> _SELECTED EXTRACT_
The 1899 first American edition of Dracula signed by Bram Stoker and inscribed by Bela Lugosi to Ackerman (also signed by Christopher Lee, John Carradine and a host of other Dracula-related personalities). The book was originally published in the U.K. in 1897. When Douglas & McClure published the American edition in 1899, they used the original copyright year of 1897. There have been numerous publications of Dracula, but this is the first U.S. edition and should not be confused with the 1927 Grosset & Dunlap edition which was published to coincide with the theatrical opening of Dracula on Broadway.
Autograph asked Maddalena whether the book was of greater interest to autograph or book collectors. “Any real book collector is going to think the Dracula book has been defaced. First American edition signed by Bram Stoker, that in itself is worth $10,000. A book collector is going to get sick when he sees all those other signatures. But an autograph collector is going to be euphoric.”
Fritz Lang’s monocle, which he wore when he directed Metropolis. Ackerman was an ardent fan of the 1927 silent film, and Lang gave his monocle to Forry. Along with Kubrick’s 2001: Space Odyssey, Metropolis is considered one of the most important science fiction films ever made.

> _ENTRIES SUPPLIED_
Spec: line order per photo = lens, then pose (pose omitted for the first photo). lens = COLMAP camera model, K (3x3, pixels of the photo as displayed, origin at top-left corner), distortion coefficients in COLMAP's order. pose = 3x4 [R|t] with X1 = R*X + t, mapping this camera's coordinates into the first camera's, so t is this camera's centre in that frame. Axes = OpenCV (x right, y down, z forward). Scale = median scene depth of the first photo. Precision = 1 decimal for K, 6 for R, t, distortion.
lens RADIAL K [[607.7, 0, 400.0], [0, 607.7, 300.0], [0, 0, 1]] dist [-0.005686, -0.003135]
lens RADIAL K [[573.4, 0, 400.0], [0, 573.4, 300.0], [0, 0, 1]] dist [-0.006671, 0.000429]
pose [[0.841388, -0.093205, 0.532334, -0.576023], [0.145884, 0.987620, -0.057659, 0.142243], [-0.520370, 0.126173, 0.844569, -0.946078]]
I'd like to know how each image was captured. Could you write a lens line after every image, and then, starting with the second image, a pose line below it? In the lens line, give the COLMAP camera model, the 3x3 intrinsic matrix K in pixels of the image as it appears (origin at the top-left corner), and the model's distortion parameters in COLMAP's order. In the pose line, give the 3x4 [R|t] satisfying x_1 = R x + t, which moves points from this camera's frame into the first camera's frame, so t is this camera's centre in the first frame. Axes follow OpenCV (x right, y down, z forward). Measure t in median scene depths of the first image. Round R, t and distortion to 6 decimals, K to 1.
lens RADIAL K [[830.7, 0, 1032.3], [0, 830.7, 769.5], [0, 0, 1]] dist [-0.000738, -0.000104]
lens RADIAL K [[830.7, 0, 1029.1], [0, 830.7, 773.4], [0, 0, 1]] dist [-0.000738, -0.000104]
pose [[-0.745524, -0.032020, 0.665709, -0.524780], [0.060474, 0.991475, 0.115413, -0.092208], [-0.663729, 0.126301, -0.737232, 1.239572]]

> _TASK STATEMENT_
Extend the text on Ackerman's collectibles, such as the signed Dracula edition and Fritz Lang's monocle, beginning right after its last sentence.

> _EXPECTED ANSWER_
A copy of Mary Shelley’s Frankenstein: The Modern Man Demon signed by the author.
Also available are hundreds of signed 11×14 photographs of stars like Marlene Deitrich, Vincent Price, Boris Karloff, Fritz Lang and John Carradine. “These are the most personal autographs,” Maddalena said. “The ones he didn’t want to sell.”
Over the years, a number of individuals suggested that Ackerman’s collection belonged in a museum—that it should become a museum. The failure to do so has enraged some fans. In a 2003 Los Angeles Times article, Ray Bradbury was quoted, “We live in a stupid world.” He had over the years begged executives at a number of companies to help preserve the collection. “I said, ‘A special room with all of that [Ackerman’s collection] will be more fascinating than all that junk you have.’ They didn’t believe in the future. I believe in the future. Forrest Ackerman believed in the future. No one else cared.”
But within hours after news of the auction hit the Internet, horror and sci-fi sites began buzzing with the idea that from the sale of Forry Ackerman’s collection, thousands of fans will find the core of their own collection; a basis from which to build their own celebration of horror and sci-fi films and writing.
And, as Maddalena explained: “Forry’s will divides the proceeds from the sale among his beneficiaries. It’s a chance to help Forry give something to the people who meant the most to him.
“This is a great time to celebrate this man’s career. If collectors have ever wanted something from this genre, Ackerman is probably the single most important person who influenced collecting.”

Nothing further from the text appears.